(Description of the task) The material below holds a span beginning at the line with "invasive ductal carcinoma" and ending at the line with "staining of normal". Quote that span exactly, both ends included, and only that span.
· · · ·
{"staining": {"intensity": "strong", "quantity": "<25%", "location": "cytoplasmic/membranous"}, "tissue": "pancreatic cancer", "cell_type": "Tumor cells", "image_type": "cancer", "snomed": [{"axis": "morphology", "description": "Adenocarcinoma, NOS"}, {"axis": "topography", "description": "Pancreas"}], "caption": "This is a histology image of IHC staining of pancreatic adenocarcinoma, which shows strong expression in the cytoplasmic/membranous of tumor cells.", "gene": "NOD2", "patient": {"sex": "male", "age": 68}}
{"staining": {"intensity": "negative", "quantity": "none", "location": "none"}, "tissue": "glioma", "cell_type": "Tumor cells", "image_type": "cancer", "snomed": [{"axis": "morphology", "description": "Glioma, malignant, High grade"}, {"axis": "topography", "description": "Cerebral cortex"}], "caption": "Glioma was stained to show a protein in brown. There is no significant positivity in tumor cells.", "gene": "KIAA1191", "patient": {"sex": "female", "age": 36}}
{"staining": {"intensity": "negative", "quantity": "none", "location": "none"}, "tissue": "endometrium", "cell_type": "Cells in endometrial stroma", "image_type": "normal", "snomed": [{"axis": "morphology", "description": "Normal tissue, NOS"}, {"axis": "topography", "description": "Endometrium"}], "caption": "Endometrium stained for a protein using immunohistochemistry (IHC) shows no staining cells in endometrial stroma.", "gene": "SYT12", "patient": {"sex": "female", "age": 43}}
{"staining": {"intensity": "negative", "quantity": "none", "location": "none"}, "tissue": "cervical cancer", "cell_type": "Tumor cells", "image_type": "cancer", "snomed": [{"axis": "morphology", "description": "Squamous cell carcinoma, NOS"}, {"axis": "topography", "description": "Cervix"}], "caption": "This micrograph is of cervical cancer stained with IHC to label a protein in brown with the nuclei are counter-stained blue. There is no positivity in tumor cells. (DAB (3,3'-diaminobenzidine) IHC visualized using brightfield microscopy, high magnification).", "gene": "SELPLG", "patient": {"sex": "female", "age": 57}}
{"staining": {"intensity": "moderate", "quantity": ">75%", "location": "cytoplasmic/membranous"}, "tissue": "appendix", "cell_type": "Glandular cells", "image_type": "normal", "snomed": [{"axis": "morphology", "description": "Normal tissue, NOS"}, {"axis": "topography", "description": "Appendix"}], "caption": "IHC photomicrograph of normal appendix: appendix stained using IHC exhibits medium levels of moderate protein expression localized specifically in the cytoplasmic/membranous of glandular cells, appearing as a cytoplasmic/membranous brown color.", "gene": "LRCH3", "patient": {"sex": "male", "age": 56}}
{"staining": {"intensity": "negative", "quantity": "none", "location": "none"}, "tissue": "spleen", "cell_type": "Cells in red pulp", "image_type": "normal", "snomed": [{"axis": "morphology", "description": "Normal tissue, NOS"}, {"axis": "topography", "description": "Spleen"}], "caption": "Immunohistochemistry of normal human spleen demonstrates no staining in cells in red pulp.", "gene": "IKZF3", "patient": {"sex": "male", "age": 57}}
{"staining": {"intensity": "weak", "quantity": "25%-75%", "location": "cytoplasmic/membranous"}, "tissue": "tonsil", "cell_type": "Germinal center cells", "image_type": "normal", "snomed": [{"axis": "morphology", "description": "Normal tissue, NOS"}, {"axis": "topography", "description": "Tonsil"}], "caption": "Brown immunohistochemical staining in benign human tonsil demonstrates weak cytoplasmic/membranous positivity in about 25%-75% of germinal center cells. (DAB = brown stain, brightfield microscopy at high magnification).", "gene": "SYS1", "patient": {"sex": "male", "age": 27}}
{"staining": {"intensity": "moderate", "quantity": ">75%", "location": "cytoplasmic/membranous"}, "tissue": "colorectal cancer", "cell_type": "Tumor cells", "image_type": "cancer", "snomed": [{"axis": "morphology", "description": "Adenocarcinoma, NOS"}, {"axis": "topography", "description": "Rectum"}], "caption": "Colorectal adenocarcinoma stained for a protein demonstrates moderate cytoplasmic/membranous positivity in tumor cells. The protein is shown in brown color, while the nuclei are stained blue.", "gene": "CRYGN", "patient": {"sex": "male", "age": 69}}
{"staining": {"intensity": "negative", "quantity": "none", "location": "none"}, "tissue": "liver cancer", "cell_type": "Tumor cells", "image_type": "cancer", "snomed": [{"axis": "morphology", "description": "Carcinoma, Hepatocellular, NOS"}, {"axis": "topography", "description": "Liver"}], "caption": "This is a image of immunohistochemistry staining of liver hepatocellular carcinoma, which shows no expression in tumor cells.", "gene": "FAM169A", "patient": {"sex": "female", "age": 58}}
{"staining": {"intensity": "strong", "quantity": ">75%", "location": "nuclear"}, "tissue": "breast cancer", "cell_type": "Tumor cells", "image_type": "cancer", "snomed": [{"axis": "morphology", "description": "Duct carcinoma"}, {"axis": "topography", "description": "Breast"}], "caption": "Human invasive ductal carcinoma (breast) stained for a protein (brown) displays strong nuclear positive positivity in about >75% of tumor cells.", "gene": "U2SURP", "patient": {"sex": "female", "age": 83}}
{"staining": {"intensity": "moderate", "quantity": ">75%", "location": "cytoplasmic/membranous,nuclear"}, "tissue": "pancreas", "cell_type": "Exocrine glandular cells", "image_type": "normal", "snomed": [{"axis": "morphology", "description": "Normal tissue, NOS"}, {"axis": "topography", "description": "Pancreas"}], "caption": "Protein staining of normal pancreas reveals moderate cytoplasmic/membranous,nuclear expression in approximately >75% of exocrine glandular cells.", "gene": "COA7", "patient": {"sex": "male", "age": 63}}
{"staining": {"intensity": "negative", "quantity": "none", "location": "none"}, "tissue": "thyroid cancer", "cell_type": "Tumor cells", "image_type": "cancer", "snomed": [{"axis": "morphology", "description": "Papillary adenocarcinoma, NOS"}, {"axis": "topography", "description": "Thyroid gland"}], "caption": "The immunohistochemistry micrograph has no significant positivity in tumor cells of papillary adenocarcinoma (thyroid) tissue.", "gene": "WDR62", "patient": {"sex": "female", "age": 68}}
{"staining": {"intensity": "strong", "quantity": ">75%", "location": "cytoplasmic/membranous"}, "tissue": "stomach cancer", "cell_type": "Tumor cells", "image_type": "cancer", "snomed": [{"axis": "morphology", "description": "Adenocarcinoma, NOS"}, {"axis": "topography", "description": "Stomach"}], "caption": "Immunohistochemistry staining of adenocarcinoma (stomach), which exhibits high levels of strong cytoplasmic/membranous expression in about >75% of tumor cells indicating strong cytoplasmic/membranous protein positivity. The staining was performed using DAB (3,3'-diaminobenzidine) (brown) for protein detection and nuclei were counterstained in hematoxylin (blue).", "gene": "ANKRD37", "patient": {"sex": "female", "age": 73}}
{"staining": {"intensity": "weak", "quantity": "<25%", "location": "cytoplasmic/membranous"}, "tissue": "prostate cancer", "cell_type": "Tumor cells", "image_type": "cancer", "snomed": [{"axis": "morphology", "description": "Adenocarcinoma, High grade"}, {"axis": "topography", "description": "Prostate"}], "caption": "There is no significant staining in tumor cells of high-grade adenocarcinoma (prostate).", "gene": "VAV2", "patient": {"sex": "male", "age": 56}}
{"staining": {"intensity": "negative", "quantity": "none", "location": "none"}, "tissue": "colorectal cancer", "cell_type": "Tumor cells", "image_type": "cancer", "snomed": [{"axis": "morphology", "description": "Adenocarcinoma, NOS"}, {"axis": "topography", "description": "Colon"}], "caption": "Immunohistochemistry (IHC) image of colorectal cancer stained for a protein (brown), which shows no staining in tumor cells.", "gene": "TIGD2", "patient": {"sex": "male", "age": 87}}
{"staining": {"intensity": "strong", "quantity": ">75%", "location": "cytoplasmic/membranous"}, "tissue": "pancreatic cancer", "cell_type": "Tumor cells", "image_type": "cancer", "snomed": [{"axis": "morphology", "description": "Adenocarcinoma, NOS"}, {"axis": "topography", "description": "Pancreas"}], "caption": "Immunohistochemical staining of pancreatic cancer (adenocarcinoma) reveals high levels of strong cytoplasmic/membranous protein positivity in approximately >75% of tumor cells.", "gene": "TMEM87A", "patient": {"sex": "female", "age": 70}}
· · · ·
(Solution to this problem)
{"staining": {"intensity": "strong", "quantity": ">75%", "location": "nuclear"}, "tissue": "breast cancer", "cell_type": "Tumor cells", "image_type": "cancer", "snomed": [{"axis": "morphology", "description": "Duct carcinoma"}, {"axis": "topography", "description": "Breast"}], "caption": "Human invasive ductal carcinoma (breast) stained for a protein (brown) displays strong nuclear positive positivity in about >75% of tumor cells.", "gene": "U2SURP", "patient": {"sex": "female", "age": 83}}
{"staining": {"intensity": "moderate", "quantity": ">75%", "location": "cytoplasmic/membranous,nuclear"}, "tissue": "pancreas", "cell_type": "Exocrine glandular cells", "image_type": "normal", "snomed": [{"axis": "morphology", "description": "Normal tissue, NOS"}, {"axis": "topography", "description": "Pancreas"}], "caption": "Protein staining of normal pancreas reveals moderate cytoplasmic/membranous,nuclear expression in approximately >75% of exocrine glandular cells.", "gene": "COA7", "patient": {"sex": "male", "age": 63}}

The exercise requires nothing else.